According to the embodiment, the infrared double-shot sensor is combined to collect first information when a pedestrian enters the room through the doorway, the RGB camera is started to collect image information at the doorway as second information when the pedestrian passes through, and the trained human body detection model based on deep learning is utilized to obtain passenger flow data passing through the doorway, so that the problems that the accuracy of the traditional machine learning image processing method is greatly influenced by light, and congestion, hats, backpacks, easy false detection or missed detection and the like cannot be solved are solved, and the method has the characteristics of high human body detection accuracy, missed detection, low false detection rate and the like; the embodiment has stronger applicability to the conditions of various postures of human bodies and complex backgrounds; the statistical data can be transmitted to the monitoring center in real time, and the background can conveniently control and count; the cost is lower, and the efficiency is higher.
Example two:
based on the first embodiment of the indoor passenger flow volume statistical method based on infrared and deep learning, the present embodiment provides an indoor passenger flow volume statistical system based on infrared and deep learning, including: the system comprises an infrared bijection module, an RGB camera data acquisition module, a positioning module and a transmission module which are respectively electrically connected with a data processing module, wherein as shown in figure 1, the infrared bijection module is arranged at a doorway of an indoor entrance and is used for acquiring first information when a pedestrian enters the indoor entrance through the doorway; the RGB camera data acquisition module is used for acquiring second information at the doorway based on the acquired first information; the data processing module (CPU processing module) is used for acquiring passenger flow data passing through the doorway based on the acquired second information; the positioning module adopts GPS positioning and is used for judging and acquiring the position and time information of the current statistical equipment; the data transmission module is used for transmitting data through a 4G network and uploading passenger flow data passing through a doorway to an upper computer.

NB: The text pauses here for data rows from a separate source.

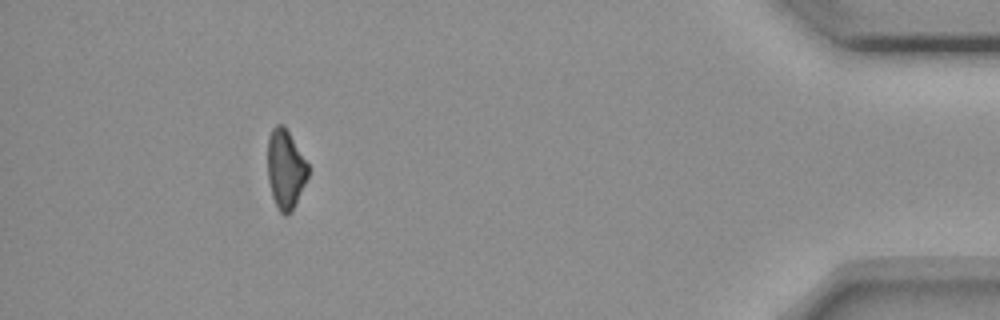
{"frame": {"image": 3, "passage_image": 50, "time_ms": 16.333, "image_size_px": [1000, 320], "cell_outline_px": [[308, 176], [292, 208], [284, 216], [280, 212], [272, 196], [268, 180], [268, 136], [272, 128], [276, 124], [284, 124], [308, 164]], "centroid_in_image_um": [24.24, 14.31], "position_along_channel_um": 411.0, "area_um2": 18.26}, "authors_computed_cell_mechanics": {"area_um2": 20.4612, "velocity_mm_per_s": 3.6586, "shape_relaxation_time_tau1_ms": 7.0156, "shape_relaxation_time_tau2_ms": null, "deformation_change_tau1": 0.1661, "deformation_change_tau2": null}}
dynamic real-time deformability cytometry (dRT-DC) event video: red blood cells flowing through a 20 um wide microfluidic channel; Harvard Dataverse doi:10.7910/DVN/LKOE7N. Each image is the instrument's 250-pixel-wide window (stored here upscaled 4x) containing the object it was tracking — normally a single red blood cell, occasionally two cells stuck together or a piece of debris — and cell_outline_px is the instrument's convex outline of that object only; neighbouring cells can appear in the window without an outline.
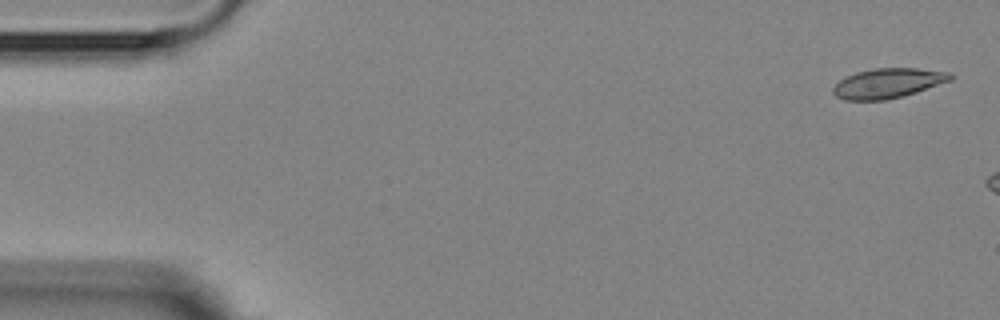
{"species": "Egyptian fruit bat (a non-hibernating species)", "species_latin": "Rousettus aegyptiacus", "temperature_condition": "room temperature", "stored_images_in_passage": 3, "camera_frame_rate_fps": 3000, "um_per_image_px": 0.085, "animal": {"sex": "female"}, "frame": {"image": 1, "passage_image": 1, "time_ms": 0.0, "image_size_px": [1000, 320], "cell_outline_px": [[952, 80], [904, 96], [884, 100], [844, 100], [836, 96], [832, 92], [832, 88], [840, 80], [856, 72], [876, 68], [916, 68], [952, 72]], "centroid_in_image_um": [75.49, 7.07], "position_along_channel_um": 9.5, "area_um2": 20.35}}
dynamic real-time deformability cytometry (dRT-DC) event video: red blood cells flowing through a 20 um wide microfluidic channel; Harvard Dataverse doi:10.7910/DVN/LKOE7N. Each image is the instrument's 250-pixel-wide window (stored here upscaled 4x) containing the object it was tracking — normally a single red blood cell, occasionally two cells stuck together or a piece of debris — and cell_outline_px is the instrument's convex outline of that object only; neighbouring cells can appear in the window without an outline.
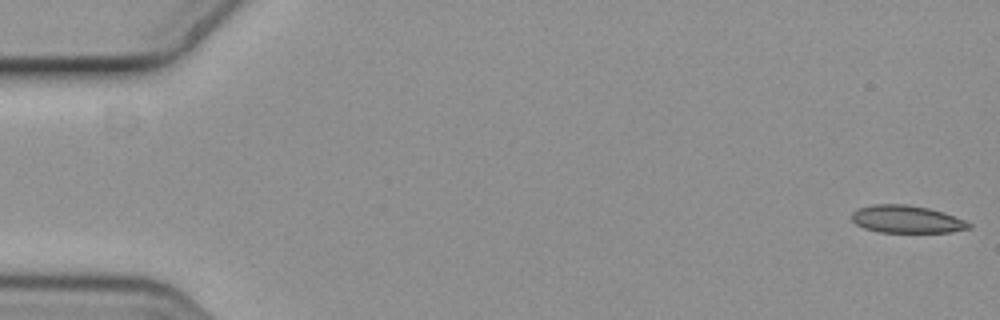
{"species": "common noctule bat (a hibernating species)", "species_latin": "Nyctalus noctula", "temperature_condition": "cold", "stored_images_in_passage": 11, "camera_frame_rate_fps": 3000, "um_per_image_px": 0.085, "animal": {"sex": "female", "body_mass_g": 19.3, "forearm_length_mm": 54.1}, "frame": {"image": 1, "passage_image": 1, "time_ms": 0.0, "image_size_px": [1000, 320], "cell_outline_px": [[972, 228], [952, 232], [880, 232], [864, 228], [856, 224], [852, 220], [852, 212], [856, 208], [872, 204], [908, 204], [928, 208], [944, 212], [964, 220], [972, 224]], "centroid_in_image_um": [77.06, 18.63], "position_along_channel_um": 7.9, "area_um2": 18.96}}
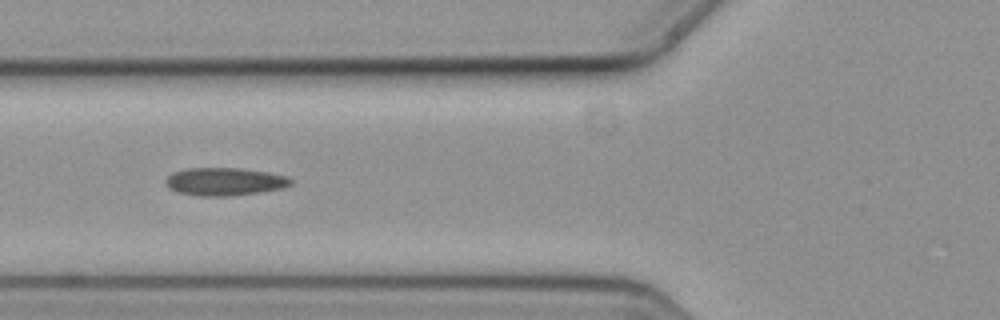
{"frame": {"image": 2, "passage_image": 6, "time_ms": 1.667, "image_size_px": [1000, 320], "cell_outline_px": [[292, 184], [284, 188], [260, 192], [232, 196], [200, 196], [180, 192], [168, 188], [164, 184], [164, 180], [172, 172], [184, 168], [244, 168], [268, 172], [288, 176], [292, 180]], "centroid_in_image_um": [19.1, 15.43], "position_along_channel_um": 106.7, "area_um2": 20.63}}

When a pedestrian enters the room through the doorway, the infrared signal emitted by the infrared bijective module installed at the doorway of the entering room is cut off, and the infrared bijective module acquires first information that the pedestrian enters the room through the doorway. The RGB camera data acquisition module is started after receiving the first information sent by the infrared bijection module, and carries out image acquisition on the doorway, and the acquired image information of the doorway is used as second information. And the data processing module inputs the acquired second information at the doorway into a trained human body detection model based on deep learning, and acquires passenger flow data passing through the doorway.
The above description is only a preferred embodiment of the present invention, and it should be noted that, for those skilled in the art, several modifications and variations can be made without departing from the technical principle of the present invention, and these modifications and variations should also be regarded as the protection scope of the present invention.